I found I withdrew from friendships that made me unhappy - because of the stark comparison between the haves and have-not's. This made me feel extremely guilty but above all I felt I wouldn't find understanding.
When we were finally diagnosed and told that we would need IVF to conceive I was able to start talking about it more. There was something defined to talk about. I talk to 2 or 3 people about how I feel about it all while others might get the general narrative. I've told a few complete strangers that I've got a busy autumn and that I'm starting IVF. It's surprising what happens because people have told me that their children were IVF babies or that they are going through infertility themselves. It all helps - I don't feel so alone - and I don't need to talk about it unless I feel like it.

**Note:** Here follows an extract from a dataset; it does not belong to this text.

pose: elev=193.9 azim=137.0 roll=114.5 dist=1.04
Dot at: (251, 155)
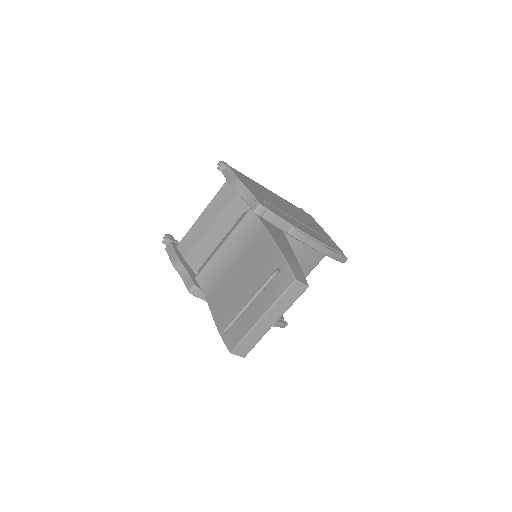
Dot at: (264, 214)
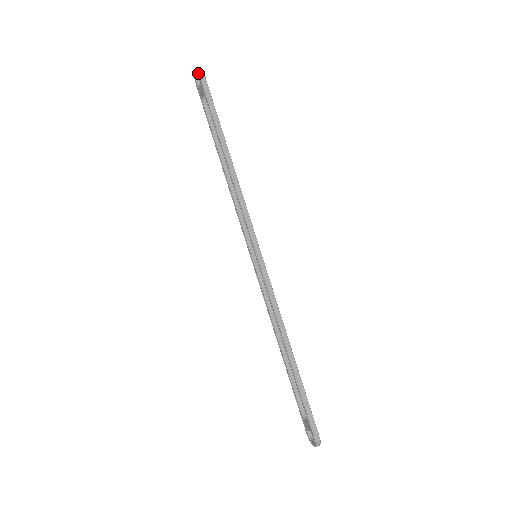
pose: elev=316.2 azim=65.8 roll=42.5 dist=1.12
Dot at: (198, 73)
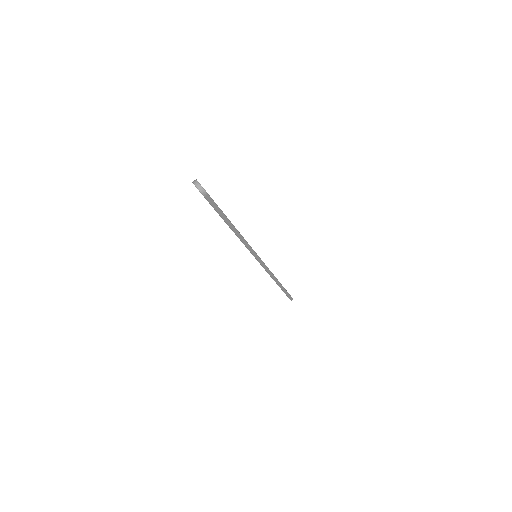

Now that I'm starting treatment soon I don't want to go into too much detail about the dates and the process. Regardless of the outcome I don't want to feel that I need to explain what is happening.
Hope this helps
Thanks for your comments, it does give me a few points to consider when and if I tell people
Xxx
Hello,
I told a couple of close friends who were really good. They gave me space and didn't push me to talk about it (which is what I wanted). But, I did have some negative experiences too - my BiL and his wife were so awful about it and caused me a lot if upset. It's obviously entirely up to you and some people are very open about it but I would only share with those friends you think will be capable of showing empathy!
When it came to IVF we kept this to ourselves as we didn't want people asking lots of questions and felt (even if it was good intentioned) that this would add to the stress.
Take care x
I haven't found any support around me either. I wish I'd not told anyone anything now, in hindsight.